Historically speaking, Hakone Suishoen is a building that has stood the test of time. Once an aristocratic villa, Hakone Suishoen is now considered a cultural artefact and asset. Basking in the affable service “with a refined style” at Hakone Suishoen isn’t too difficult. It will only take 40 minutes by train from Tokyo to arrive at Hakone, after all.

Once you do get there, forget about the hustle and bustle of the city and prepare to take a step back in time once you set foot in this pre-war building. Each of the 23 rooms in this ryokan features elements of ancient Japan, be it in the design or furniture. Coupled with natural elements in the form of the plantation surrounding the area and the birds that nestle there for shelter, you will be in for a treat unlike any other. Meals here too are provided kaiseki style, and teppanyaki specials are also available.

Gora Kadan


Gora Kadan is another Ryokan in the Hakone area that joins the ranks as a cultural icon of Japan, still standing strong as a symbolic reminder of the Japanese people’s unfaltering will. It once served as the summer villa of an Imperial family, but today is open for any who want to venture there.

Several room options are available, and while each is very much in tune with typical Japanese culture, the room that features an open-air stone bath certainly is tempting, and a lovely nod to the simple traditions of early Japan. Character and charm are all part of the package at Gora Kadan, from the vintage architecture to the natural spring water that flows in abundance.

Kaiseki meals are served, either in your room or at the restaurant.
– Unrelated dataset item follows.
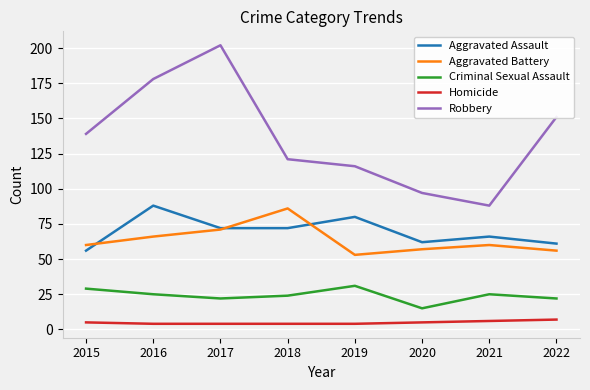

What is the difference between the Homicide values at 2021 and 2018?

2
You can also treat yourself to an indulgent spa experience at the Kadan Spa on the property.

See also: Pure Japan



Another Hakone property worth choosing is Hakone-Ginyu. You could almost miss it the way it is practically shrouded by the mountains. Whether you are looking for a place to retreat to or a form of respite, you may just find it here as you recline in the open air hot spring bath and take in the surroundings.
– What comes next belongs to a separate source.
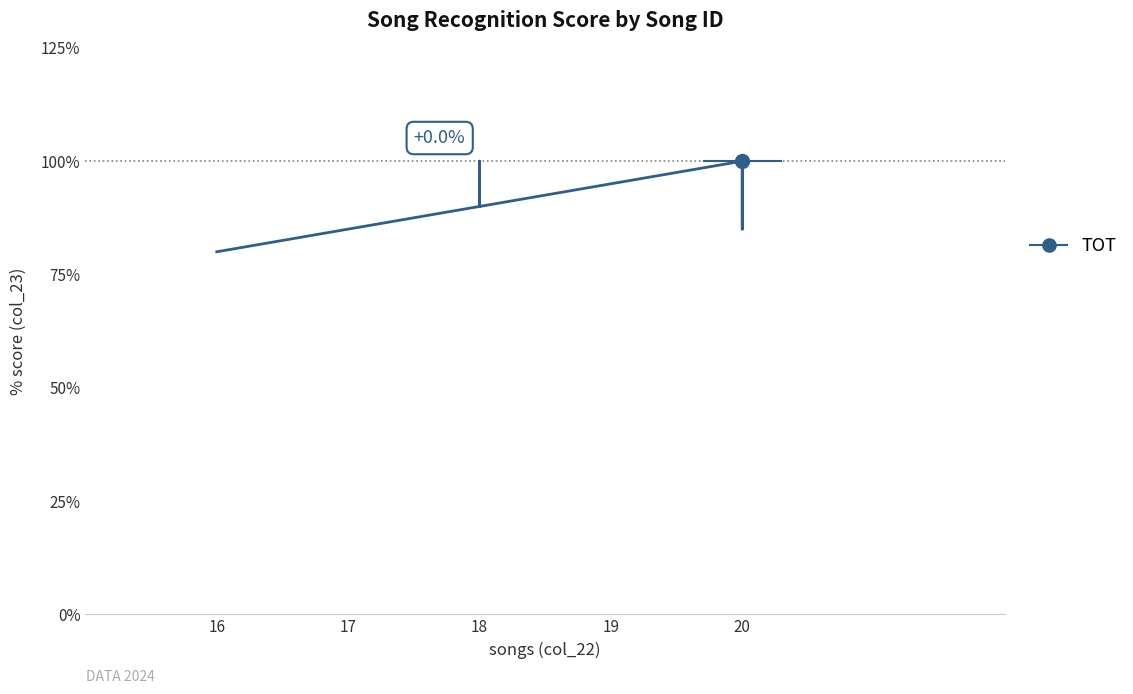

What is the sum of all values?

18.7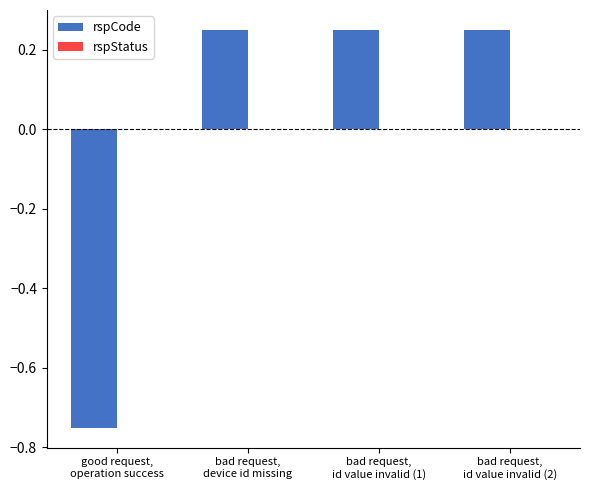

How many values are between 0 and 1?

3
With each room equipped with a private outdoor spring, a promised a view of the Hakone Moutain is all your really need to feel at peace with the world, away from all the noise of the city. Plus, there are also five public hot springs on the premises altogether, both indoors and outdoors. Their garden lounge is different from your average bar, but an experience nonetheless. An array of relaxing treatments are available at the Ginyu spa, for both men and women.

Yama no Chaya


This isn’t for the faint of heart, because getting to your accommodation requires crossing a suspended bridge. Like many Hakone properties, the idyllic allure of Yama no Chaya is also almost camouflaged by its magnanimous surroundings, but it is never boring. Yama no Chaya gets its name from the term “mountain teahouse”, and this has been the case for over 50 years.

While the roots of this place runs deep, the owner stresses that he wants the place to be identified as fun and friendly, so that people will always return. Here you can take inspiration from the babbling sounds from Hayakawa River, which is visible from the ryokan, or in the gastronomical delights that await you for breakfast and dinner, each enhanced with the freshest ingredients and perfected by a renowned chef.

Seven options are available for rooms, but as always with Hakone, you cannot leave without a dip first. Here, you’ll be able to enjoy five different hot spring options at what they call the Tonosawa Spa, each with spectacular views and fascinating sounds to tickle all your senses at once.